GIVEN TASK A: Reproduce, word for word, the lines of the listing from the line with "genus: Phallus" up to and including the line with "scientific name: Capsella bursa-pastoris".

ARTICLE:

# Ready for some football ...The draft that is



## Herb & Suds (Apr 25, 2019)

Stoked again the draft is coming and my hope remains (Lions fan ) 
lacking LOL
Will the first pic actually be a defensive player ?
Bring it on


----------



## Herb & Suds (Apr 27, 2019)

I must be the only Football fan left
Detroits picks are a mystery to anyone following


----------



## BleedsGreen (Apr 27, 2019)

Eagles Phan here, 1st round Left tackle picks aren't sexy but I like the pick for us as a need as Peters is breaking down now.


----------



## Herb & Suds (Apr 27, 2019)

Con


BleedsGreen said:


> Eagles Phan here, 1st round Left tackle picks aren't sexy but I like the pick for us as a need as Peters is breaking down now.


DeSean Jackson was a nice pick up 
Tons of Offensive weapons now


----------



## BleedsGreen (Apr 27, 2019)

Hopefully Wentz can stay healthy.


----------



## Herb & Suds (Apr 27, 2019)

BleedsGreen said:


> Hopefully Wentz can stay healthy.


I really like him too


----------



## rkymtnman (Apr 27, 2019)

Herb & Suds said:


> I must be the only Football fan left
> Detroits picks are a mystery to anyone following


i'm a eagles and broncos fan( only since i've been living here). 

i'm confused how the supposed god john elway picks a TE at 20? 

but i went to Clemson so i'm stoked our D line killed it in the draft. time for those boys to get paid!!


----------



## Herb & Suds (Apr 27, 2019)

rkymtnman said:


> i'm a eagles and broncos fan( only since i've been living here).
> 
> i'm confused how the supposed god john elway picks a TE at 20?
> 
> but i went to Clemson so i'm stoked our D line killed it in the draft. time for those boys to get paid!!


Was it Gronkowski son ...great find LOL


----------



## rkymtnman (Apr 27, 2019)

INPUT DATA:
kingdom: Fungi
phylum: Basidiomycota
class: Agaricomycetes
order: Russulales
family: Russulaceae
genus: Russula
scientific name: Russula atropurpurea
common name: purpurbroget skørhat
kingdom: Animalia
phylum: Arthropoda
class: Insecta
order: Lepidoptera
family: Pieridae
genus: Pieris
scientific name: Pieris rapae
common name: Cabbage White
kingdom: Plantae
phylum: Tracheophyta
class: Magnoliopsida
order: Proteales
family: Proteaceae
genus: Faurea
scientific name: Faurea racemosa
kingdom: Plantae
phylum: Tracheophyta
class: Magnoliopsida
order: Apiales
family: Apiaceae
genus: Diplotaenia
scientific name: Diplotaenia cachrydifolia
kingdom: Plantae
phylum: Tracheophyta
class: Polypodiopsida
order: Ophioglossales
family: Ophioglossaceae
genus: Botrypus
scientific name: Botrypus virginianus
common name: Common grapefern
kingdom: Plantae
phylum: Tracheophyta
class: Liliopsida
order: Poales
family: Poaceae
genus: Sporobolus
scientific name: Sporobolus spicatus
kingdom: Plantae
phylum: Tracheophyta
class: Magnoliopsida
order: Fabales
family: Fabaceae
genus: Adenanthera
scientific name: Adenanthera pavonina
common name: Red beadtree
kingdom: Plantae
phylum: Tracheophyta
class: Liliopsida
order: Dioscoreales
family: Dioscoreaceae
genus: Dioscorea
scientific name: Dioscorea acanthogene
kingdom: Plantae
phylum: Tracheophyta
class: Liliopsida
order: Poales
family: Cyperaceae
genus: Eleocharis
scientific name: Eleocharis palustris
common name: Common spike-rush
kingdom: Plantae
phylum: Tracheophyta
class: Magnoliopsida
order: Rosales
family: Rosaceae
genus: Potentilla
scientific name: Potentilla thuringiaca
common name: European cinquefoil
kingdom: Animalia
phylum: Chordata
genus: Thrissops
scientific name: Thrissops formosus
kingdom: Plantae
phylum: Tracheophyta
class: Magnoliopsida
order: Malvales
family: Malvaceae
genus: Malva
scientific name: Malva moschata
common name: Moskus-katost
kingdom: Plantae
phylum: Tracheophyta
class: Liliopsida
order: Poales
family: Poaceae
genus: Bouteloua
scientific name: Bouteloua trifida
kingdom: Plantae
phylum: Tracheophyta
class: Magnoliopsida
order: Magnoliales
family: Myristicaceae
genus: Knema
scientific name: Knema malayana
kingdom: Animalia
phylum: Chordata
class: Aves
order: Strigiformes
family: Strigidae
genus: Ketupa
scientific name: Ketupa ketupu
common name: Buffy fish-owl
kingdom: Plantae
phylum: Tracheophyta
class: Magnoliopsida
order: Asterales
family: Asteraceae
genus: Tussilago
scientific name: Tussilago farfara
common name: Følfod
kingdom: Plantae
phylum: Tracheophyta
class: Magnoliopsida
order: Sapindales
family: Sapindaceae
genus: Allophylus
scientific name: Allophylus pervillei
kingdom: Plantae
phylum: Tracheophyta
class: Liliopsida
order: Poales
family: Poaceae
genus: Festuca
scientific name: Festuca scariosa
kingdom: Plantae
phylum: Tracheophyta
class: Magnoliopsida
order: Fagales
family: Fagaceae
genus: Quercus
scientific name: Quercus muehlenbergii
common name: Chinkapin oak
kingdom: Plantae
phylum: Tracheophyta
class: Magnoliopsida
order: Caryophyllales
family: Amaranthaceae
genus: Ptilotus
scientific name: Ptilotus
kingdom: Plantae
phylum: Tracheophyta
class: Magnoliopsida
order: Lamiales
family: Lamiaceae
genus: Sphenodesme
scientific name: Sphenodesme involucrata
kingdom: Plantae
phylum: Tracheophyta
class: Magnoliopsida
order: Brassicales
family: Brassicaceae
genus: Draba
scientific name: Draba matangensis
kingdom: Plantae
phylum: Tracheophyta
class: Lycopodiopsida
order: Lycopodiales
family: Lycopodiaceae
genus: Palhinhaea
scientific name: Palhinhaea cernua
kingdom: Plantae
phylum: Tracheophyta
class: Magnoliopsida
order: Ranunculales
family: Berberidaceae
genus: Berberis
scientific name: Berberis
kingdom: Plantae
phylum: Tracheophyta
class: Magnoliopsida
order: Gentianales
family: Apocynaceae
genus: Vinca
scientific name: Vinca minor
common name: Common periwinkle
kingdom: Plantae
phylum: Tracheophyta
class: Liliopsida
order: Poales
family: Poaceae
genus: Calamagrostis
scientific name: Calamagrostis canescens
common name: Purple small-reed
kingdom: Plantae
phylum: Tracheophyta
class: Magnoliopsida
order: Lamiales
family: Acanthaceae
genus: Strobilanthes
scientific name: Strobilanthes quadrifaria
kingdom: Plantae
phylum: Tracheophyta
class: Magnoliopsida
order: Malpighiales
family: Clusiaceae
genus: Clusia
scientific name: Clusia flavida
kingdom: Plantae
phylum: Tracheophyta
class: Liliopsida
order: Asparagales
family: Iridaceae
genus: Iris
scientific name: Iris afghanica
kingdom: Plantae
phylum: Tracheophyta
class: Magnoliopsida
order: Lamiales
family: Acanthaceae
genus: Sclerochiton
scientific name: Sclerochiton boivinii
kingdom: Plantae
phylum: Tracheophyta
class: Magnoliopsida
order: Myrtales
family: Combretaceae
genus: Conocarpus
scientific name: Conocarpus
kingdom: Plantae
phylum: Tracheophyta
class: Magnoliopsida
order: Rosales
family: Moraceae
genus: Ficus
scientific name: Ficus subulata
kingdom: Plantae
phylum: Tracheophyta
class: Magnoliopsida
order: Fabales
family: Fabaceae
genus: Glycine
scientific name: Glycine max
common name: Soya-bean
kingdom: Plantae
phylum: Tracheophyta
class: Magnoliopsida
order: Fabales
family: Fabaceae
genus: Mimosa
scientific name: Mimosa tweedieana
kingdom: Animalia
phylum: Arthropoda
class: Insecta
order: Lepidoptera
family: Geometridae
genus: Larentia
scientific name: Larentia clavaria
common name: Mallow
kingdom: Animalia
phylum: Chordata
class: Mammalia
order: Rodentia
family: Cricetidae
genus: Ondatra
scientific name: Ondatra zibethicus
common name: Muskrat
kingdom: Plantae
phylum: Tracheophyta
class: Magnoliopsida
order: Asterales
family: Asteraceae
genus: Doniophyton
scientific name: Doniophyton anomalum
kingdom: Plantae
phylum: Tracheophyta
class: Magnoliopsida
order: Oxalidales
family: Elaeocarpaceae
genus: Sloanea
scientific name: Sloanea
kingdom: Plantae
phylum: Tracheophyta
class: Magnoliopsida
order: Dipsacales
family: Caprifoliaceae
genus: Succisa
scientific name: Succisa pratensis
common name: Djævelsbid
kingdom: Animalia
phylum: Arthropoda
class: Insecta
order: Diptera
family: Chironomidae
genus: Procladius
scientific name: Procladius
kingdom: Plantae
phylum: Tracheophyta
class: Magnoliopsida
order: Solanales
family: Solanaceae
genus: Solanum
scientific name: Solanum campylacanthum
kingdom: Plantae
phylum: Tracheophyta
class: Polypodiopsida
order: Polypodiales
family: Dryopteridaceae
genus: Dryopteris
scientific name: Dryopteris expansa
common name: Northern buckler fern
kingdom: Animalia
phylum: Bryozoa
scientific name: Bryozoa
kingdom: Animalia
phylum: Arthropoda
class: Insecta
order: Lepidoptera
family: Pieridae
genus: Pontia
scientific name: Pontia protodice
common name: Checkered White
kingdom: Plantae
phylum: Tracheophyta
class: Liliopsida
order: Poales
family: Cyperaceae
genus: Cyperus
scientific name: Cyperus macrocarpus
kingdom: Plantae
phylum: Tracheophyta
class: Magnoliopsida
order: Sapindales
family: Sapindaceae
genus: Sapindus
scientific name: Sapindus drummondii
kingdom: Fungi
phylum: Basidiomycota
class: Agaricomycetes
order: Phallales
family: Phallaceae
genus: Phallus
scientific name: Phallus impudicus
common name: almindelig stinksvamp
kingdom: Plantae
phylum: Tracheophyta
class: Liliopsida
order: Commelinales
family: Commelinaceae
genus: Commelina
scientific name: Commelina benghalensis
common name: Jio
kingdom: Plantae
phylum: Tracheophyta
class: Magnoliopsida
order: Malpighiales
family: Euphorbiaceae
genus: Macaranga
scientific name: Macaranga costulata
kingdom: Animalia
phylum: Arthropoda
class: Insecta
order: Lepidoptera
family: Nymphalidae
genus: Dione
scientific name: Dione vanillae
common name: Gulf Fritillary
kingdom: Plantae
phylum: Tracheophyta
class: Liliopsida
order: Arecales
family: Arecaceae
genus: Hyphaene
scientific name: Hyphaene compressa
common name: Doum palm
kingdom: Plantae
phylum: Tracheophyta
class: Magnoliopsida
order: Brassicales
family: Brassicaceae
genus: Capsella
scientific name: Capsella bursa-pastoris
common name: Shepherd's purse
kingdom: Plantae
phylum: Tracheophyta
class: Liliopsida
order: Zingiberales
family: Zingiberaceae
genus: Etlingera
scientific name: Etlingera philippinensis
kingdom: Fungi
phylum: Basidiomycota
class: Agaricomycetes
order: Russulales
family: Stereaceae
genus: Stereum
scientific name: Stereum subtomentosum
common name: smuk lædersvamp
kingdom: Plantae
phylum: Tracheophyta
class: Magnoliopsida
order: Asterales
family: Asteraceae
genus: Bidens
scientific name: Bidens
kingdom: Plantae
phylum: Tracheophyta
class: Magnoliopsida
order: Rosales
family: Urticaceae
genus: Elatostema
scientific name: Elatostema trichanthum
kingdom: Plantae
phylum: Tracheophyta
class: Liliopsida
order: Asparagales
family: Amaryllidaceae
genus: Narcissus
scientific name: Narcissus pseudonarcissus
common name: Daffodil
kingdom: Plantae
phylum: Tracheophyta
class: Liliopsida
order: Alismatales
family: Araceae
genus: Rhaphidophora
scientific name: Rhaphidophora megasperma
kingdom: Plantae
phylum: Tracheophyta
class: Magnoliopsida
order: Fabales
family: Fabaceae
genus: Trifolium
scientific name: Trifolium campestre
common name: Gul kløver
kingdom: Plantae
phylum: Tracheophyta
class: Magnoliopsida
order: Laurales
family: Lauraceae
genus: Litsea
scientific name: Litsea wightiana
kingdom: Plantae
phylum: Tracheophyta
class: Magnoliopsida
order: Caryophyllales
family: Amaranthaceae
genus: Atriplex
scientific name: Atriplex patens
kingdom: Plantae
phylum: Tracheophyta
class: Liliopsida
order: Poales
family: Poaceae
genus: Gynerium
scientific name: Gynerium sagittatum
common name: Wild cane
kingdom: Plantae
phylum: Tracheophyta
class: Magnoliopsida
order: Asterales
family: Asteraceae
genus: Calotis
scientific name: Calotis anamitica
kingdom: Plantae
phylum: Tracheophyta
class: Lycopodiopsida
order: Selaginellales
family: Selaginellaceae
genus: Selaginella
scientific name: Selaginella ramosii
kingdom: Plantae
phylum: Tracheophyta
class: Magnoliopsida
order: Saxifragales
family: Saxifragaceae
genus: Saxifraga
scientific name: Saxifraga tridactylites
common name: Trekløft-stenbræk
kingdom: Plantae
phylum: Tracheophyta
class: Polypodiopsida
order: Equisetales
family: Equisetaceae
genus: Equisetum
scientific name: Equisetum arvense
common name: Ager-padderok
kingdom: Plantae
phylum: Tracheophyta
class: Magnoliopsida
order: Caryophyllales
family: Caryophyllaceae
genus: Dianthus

GIVEN TASK B: In the draft thread, which school does rkymtnman say they went to?

FULL SOLUTION A:
genus: Phallus
scientific name: Phallus impudicus
common name: almindelig stinksvamp
kingdom: Plantae
phylum: Tracheophyta
class: Liliopsida
order: Commelinales
family: Commelinaceae
genus: Commelina
scientific name: Commelina benghalensis
common name: Jio
kingdom: Plantae
phylum: Tracheophyta
class: Magnoliopsida
order: Malpighiales
family: Euphorbiaceae
genus: Macaranga
scientific name: Macaranga costulata
kingdom: Animalia
phylum: Arthropoda
class: Insecta
order: Lepidoptera
family: Nymphalidae
genus: Dione
scientific name: Dione vanillae
common name: Gulf Fritillary
kingdom: Plantae
phylum: Tracheophyta
class: Liliopsida
order: Arecales
family: Arecaceae
genus: Hyphaene
scientific name: Hyphaene compressa
common name: Doum palm
kingdom: Plantae
phylum: Tracheophyta
class: Magnoliopsida
order: Brassicales
family: Brassicaceae
genus: Capsella
scientific name: Capsella bursa-pastoris

FULL SOLUTION B: Clemson